■ **Problem description**
Show each line below that contains the word "series", treating uppercase and lowercase letters as different.

START Supplied records

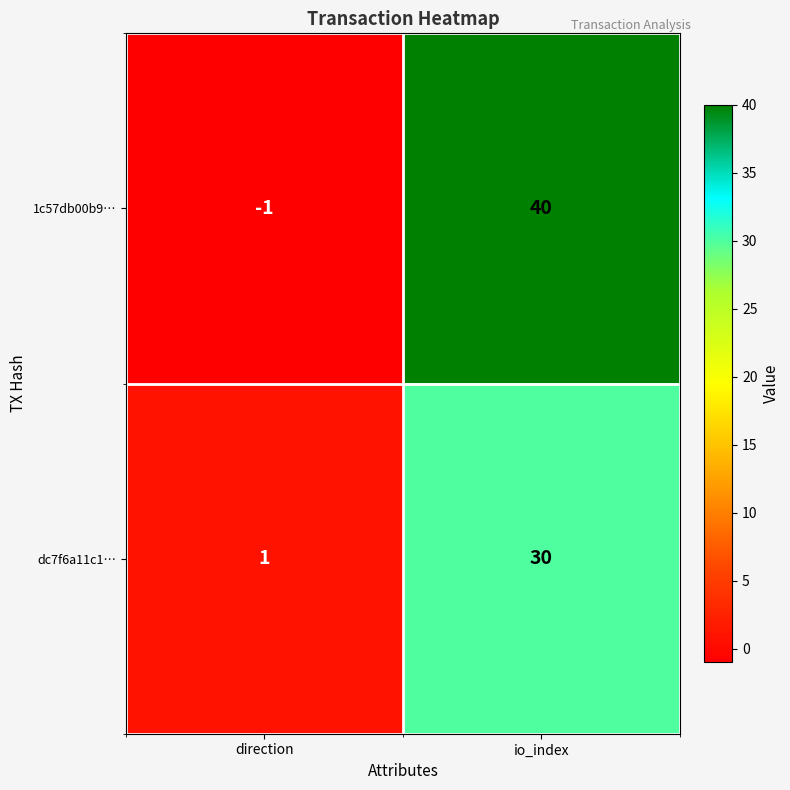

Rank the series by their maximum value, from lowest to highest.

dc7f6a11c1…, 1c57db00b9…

END Supplied records
START Supplied records

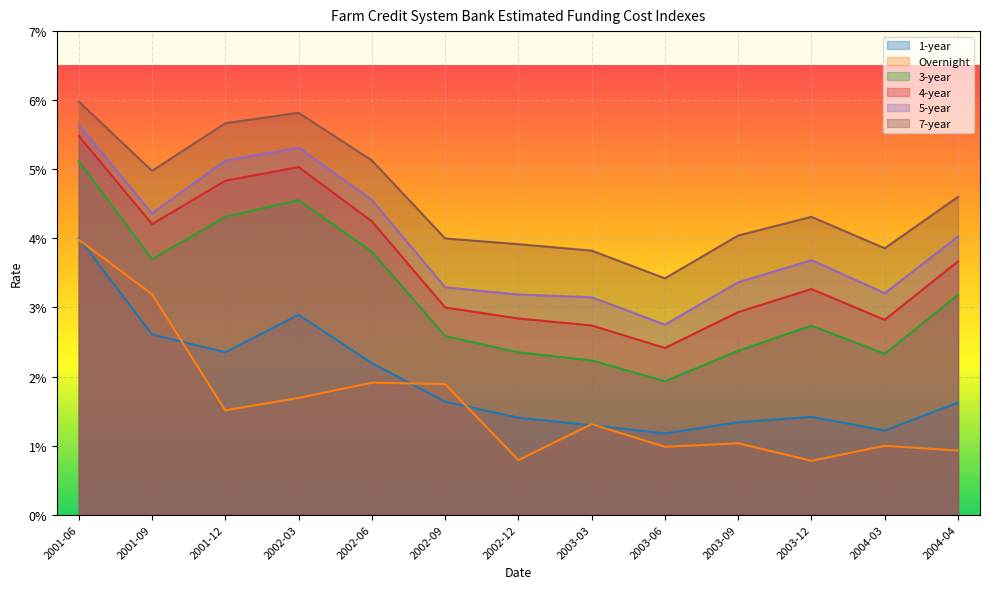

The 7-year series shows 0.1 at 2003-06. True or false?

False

END Supplied records
START Supplied records

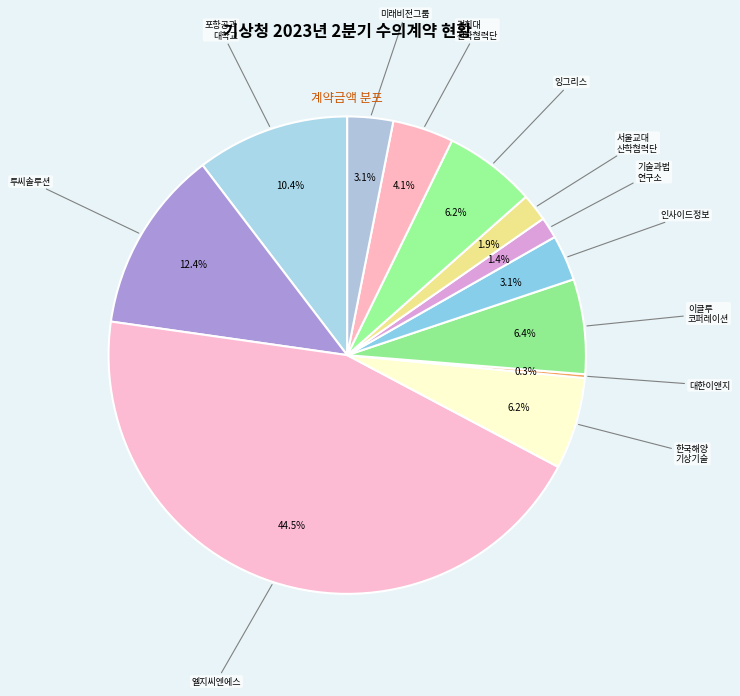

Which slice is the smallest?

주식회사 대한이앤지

END Supplied records

■ **Solution to this task**
Rank the series by their maximum value, from lowest to highest.
The 7-year series shows 0.1 at 2003-06. True or false?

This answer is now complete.